→ **Short exercise**
Can you repeat these lines, replacing every "scientific name" with "species" and leaving everything else the same?

++++ Exercise inputs

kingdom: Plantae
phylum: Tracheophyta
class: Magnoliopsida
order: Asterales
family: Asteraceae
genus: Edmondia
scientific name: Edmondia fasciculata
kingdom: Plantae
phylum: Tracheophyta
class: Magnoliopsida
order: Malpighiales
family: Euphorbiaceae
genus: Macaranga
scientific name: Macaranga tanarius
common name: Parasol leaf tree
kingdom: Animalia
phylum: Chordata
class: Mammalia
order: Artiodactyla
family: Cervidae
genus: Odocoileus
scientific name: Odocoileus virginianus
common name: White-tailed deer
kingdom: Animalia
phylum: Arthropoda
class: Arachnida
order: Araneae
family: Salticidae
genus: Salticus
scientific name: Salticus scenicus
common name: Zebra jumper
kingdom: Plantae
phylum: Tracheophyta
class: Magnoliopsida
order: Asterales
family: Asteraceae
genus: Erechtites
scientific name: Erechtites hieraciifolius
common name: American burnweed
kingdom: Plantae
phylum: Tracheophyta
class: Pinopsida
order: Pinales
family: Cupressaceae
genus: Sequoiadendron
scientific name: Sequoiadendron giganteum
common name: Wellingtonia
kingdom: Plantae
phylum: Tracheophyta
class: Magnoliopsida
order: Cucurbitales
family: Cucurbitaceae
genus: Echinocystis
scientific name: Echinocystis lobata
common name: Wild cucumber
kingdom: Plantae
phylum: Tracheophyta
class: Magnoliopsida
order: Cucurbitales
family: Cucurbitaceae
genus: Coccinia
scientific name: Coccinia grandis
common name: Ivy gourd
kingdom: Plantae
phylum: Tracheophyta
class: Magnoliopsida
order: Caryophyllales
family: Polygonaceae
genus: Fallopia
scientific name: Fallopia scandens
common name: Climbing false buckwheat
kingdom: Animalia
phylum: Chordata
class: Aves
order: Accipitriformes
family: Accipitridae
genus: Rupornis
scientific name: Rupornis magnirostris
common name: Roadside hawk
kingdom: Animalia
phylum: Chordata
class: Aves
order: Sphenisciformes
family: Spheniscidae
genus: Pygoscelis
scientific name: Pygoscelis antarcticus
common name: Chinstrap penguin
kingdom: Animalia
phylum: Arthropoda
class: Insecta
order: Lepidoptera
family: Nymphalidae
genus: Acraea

++++++++

→ **Solved exercise**
kingdom: Plantae
phylum: Tracheophyta
class: Magnoliopsida
order: Asterales
family: Asteraceae
genus: Edmondia
species: Edmondia fasciculata
kingdom: Plantae
phylum: Tracheophyta
class: Magnoliopsida
order: Malpighiales
family: Euphorbiaceae
genus: Macaranga
species: Macaranga tanarius
common name: Parasol leaf tree
kingdom: Animalia
phylum: Chordata
class: Mammalia
order: Artiodactyla
family: Cervidae
genus: Odocoileus
species: Odocoileus virginianus
common name: White-tailed deer
kingdom: Animalia
phylum: Arthropoda
class: Arachnida
order: Araneae
family: Salticidae
genus: Salticus
species: Salticus scenicus
common name: Zebra jumper
kingdom: Plantae
phylum: Tracheophyta
class: Magnoliopsida
order: Asterales
family: Asteraceae
genus: Erechtites
species: Erechtites hieraciifolius
common name: American burnweed
kingdom: Plantae
phylum: Tracheophyta
class: Pinopsida
order: Pinales
family: Cupressaceae
genus: Sequoiadendron
species: Sequoiadendron giganteum
common name: Wellingtonia
kingdom: Plantae
phylum: Tracheophyta
class: Magnoliopsida
order: Cucurbitales
family: Cucurbitaceae
genus: Echinocystis
species: Echinocystis lobata
common name: Wild cucumber
kingdom: Plantae
phylum: Tracheophyta
class: Magnoliopsida
order: Cucurbitales
family: Cucurbitaceae
genus: Coccinia
species: Coccinia grandis
common name: Ivy gourd
kingdom: Plantae
phylum: Tracheophyta
class: Magnoliopsida
order: Caryophyllales
family: Polygonaceae
genus: Fallopia
species: Fallopia scandens
common name: Climbing false buckwheat
kingdom: Animalia
phylum: Chordata
class: Aves
order: Accipitriformes
family: Accipitridae
genus: Rupornis
species: Rupornis magnirostris
common name: Roadside hawk
kingdom: Animalia
phylum: Chordata
class: Aves
order: Sphenisciformes
family: Spheniscidae
genus: Pygoscelis
species: Pygoscelis antarcticus
common name: Chinstrap penguin
kingdom: Animalia
phylum: Arthropoda
class: Insecta
order: Lepidoptera
family: Nymphalidae
genus: Acraea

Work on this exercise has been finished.